Trash Talk: “Dig”
[audio:https://alarm-magazine.com/wp-content/uploads/2010/03/Dig-1.mp3|titles=Trash Talk: “Dig”]“I’m the new guy in the band,” says Rashod Jackson, drummer for Sacramento’s Trash Talk. Though he has been in the band for less than a year, it’s been a particularly busy time for the thrash-spiked hardcore four-piece, which also includes guitarist Garret Stevenson, vocalist Lee Roy Spielman, and bassist Spencer Pollard. After releasing its Plagues… EP on Malfunction Records in January 2008, the group wrote and recorded its second release of the year, a self-titled album that also served as the debut record on its newly established Trash Talk Collective label.
For many rising bands wishing to leave their day jobs behind forever and support themselves purely off of their music, breaking away from a label could appear counterintuitive. Jackson agrees: “It was a bold thing to do, but sometimes you have to take risks.”

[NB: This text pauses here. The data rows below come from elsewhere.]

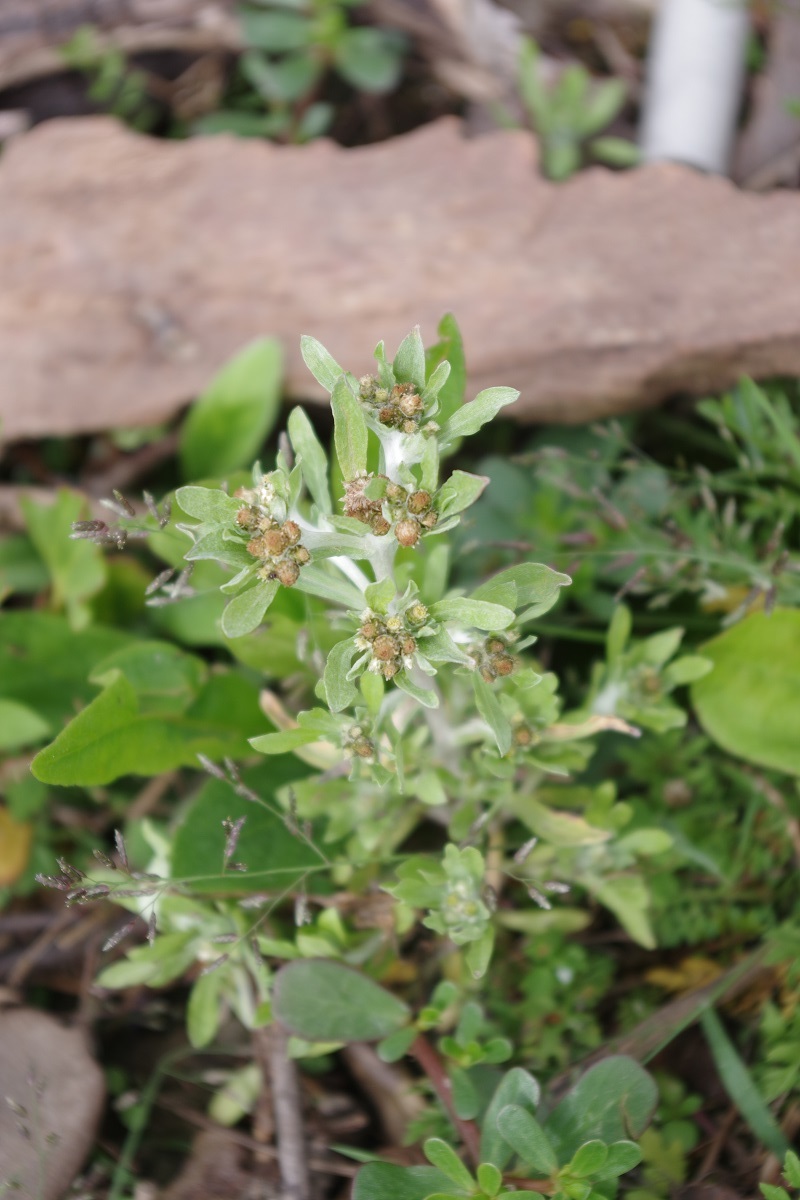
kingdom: Plantae
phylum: Tracheophyta
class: Magnoliopsida
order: Asterales
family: Asteraceae
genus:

Pollard explains that the motivation for starting the label was to have complete control over the group’s creative vision. The process of cutting ties with the group’s former label was stressful, but Jackson says that things have been great lately, and he wants to make it clear. “No matter what you hear about Trash Talk and record labels,” he says, “we don’t have beef with anyone.”
Since forming in 2005, Trash Talk has chosen a lifestyle that has found its members practically living on the road. In fact, Jackson estimates that he’s only been home for a total of six weeks since joining the band. Though they uniformly enjoy the whirlwind pace, it did add some particular complications to the process of releasing an album on their own. Jackson credits Stevenson for dealing with the band’s business operations while on tour.
“There were days when he was super stressed out, and he couldn’t really talk to anyone,” Jackson says. “He was literally doing band business all day and all night. We’d wake up at nine in the morning after getting back late from a show the night before, and he’s still awake trying to get things done so the record could come out. He is the mastermind behind it all. I don’t know where the record would be without him.”
The results proved to be worth the struggle. Pollard says, “Luckily, we were able to lasso distribution through Revelation Records, gaining us equal distribution to that of our former label. So in the end, our efforts paid off, and we didn’t have to compromise anything in the process.” For now, Trash Talk Collective will focus exclusively on Trash Talk music, but Pollard says that the idea of releasing other projects in the future has come up.
“There’s no such thing as peace anymore. It’s not even just about the government. People in general are at war with themselves. This is pretty much saying there is no peace anywhere.”
Business aside, a listen to Trash Talk indicates that the split was the best decision for the group’s creative side. The band spent two days at Electrical Audio Studios in Chicago with recording engineer Steve Albini, who proved to be a great match for Trash Talk’s extreme, grinding sounds. Recorded straight to tape, Trash Talk captures all the grittiness of the band’s chaotic live show. With 12 songs clocking in at just over 14 minutes, like a car crash, it’s over in the blink of an eye but leaves a glut of destruction in its wake.
Trash Talk’s newfound aesthetic was further signified beyond its DIY mindset — and beyond creating its most brutal record to date — by the artwork that was chosen for the self-titled album’s cover. That art is based around the upside-down peace sign that the band adopted long ago, Pollard says, as a way of creating “an iconic image that our fans would be able to associate with us.” Jackson explains that for the band, the image is a way of expressing that “there’s no such thing as peace anymore. It’s not even just about the government. People in general are at war with themselves. This is pretty much saying there is no peace anywhere.”
At times, though, the band’s use of the emblem has been misconstrued. “The first time we were in Europe, people were saying it was some kind of racial imagery. Then they see three black dudes get on stage and they think, ‘Wait, this doesn’t make any sense!’” Jackson says. “We got asked about it numerous times. It means what it means to us, and as long as people know that, that’s what matters to us.”
The cover art, designed by Sammy Winston and Alex Capasso, takes this idea of independence one step further. Featuring a chalkboard-black background with a white upside-down peace sign scrawled in its center, the lines making up the “tree” formation bust through the circle like the “A” in an anarchy symbol. Trash Talk, it wordlessly says, will resist any boundary or limitation placed in front of it.
Upon its release, Trash Talk elicited a mixed reaction from some longtime fans, largely due to its grimy, cutthroat sound as opposed to the relatively cleaner Plagues… (bringing to mind another Albini client, Nirvana, whose earlier Nevermind album sounds like a delicate flower next to the rawness of Albini-engineered In Utero). Nevertheless, Jackson contends, “We don’t care who likes it or who hates it. We love it.”
But along the stops of their never-ending tour, the members of Trash Talk have learned that they’re not the only ones. “The first time we went to Europe, we played our first show at a festival and kids knew the words and were going apeshit. We were looking at each other, saying, ‘Wow, is this for real?’ Punk and hardcore, no matter what anyone says, is alive and well all over the world.”